◆ EXERCISE INSTRUCTIONS
Each record should be given again exactly as it appears, with no image included.

◆ PROVIDED MATERIAL
......

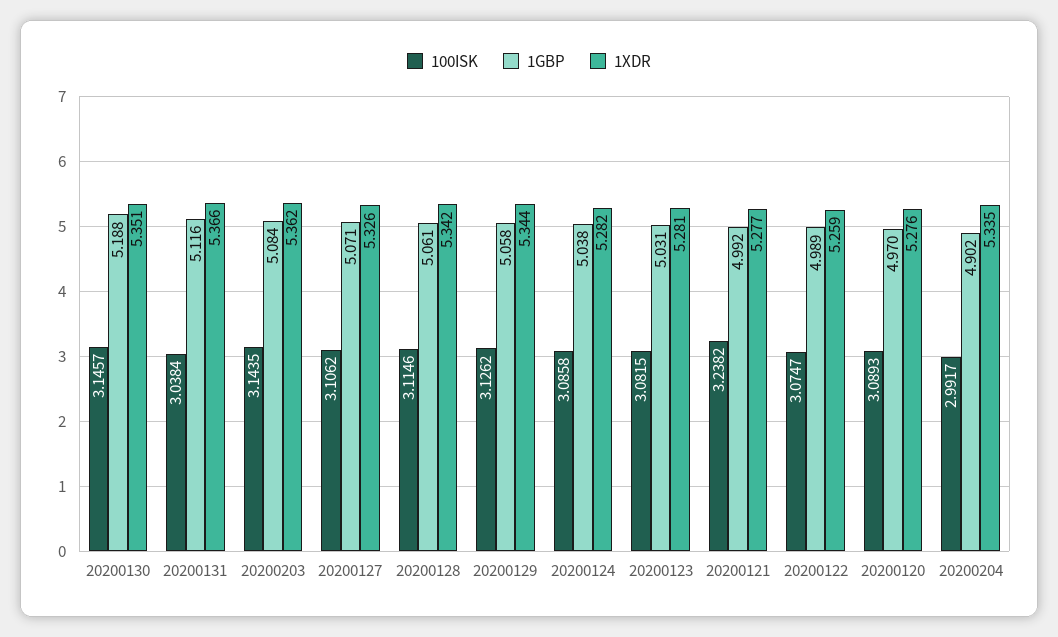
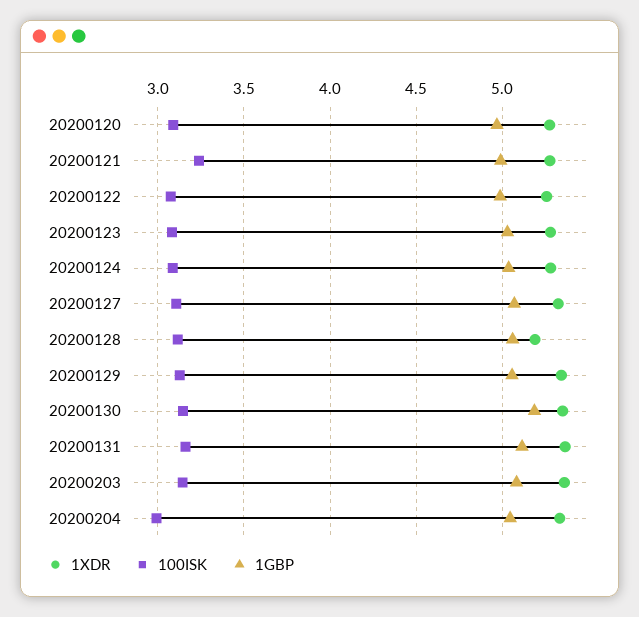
  {
    "100ISK": {
      "20200130": 3.1457,
-     "20200131": 3.0384,
+     "20200131": 3.15,
      "20200203": 3.1435,
      "20200127": 3.1062,
      "20200128": 3.1146,
      "20200129": 3.1262,
      "20200124": 3.0858,
      "20200123": 3.0815,
      "20200121": 3.2382,
      "20200122": 3.0747,
      "20200120": 3.0893,
      "20200204": 2.9917
    },
    "1GBP": {
      "20200130": 5.188,
      "20200131": 5.116,
      "20200203": 5.084,
      "20200127": 5.071,
      "20200128": 5.061,
      "20200129": 5.058,
      "20200124": 5.038,
      "20200123": 5.031,
      "20200121": 4.992,
      "20200122": 4.989,
      "20200120": 4.97,
-     "20200204": 4.902
+     "20200204": 5.05
    },
    "1XDR": {
      "20200130": 5.351,
      "20200131": 5.366,
      "20200203": 5.362,
      "20200127": 5.326,
-     "20200128": 5.342,
+     "20200128": 5.2,
      "20200129": 5.344,
      "20200124": 5.282,
      "20200123": 5.281,
      "20200121": 5.277,
      "20200122": 5.259,
      "20200120": 5.276,
      "20200204": 5.335
    }
  }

......

◆ WRITTEN SOLUTION
  {
    "100ISK": {
      "20200130": 3.1457,
-     "20200131": 3.0384,
+     "20200131": 3.15,
      "20200203": 3.1435,
      "20200127": 3.1062,
      "20200128": 3.1146,
      "20200129": 3.1262,
      "20200124": 3.0858,
      "20200123": 3.0815,
      "20200121": 3.2382,
      "20200122": 3.0747,
      "20200120": 3.0893,
      "20200204": 2.9917
    },
    "1GBP": {
      "20200130": 5.188,
      "20200131": 5.116,
      "20200203": 5.084,
      "20200127": 5.071,
      "20200128": 5.061,
      "20200129": 5.058,
      "20200124": 5.038,
      "20200123": 5.031,
      "20200121": 4.992,
      "20200122": 4.989,
      "20200120": 4.97,
-     "20200204": 4.902
+     "20200204": 5.05
    },
    "1XDR": {
      "20200130": 5.351,
      "20200131": 5.366,
      "20200203": 5.362,
      "20200127": 5.326,
-     "20200128": 5.342,
+     "20200128": 5.2,
      "20200129": 5.344,
      "20200124": 5.282,
      "20200123": 5.281,
      "20200121": 5.277,
      "20200122": 5.259,
      "20200120": 5.276,
      "20200204": 5.335
    }
  }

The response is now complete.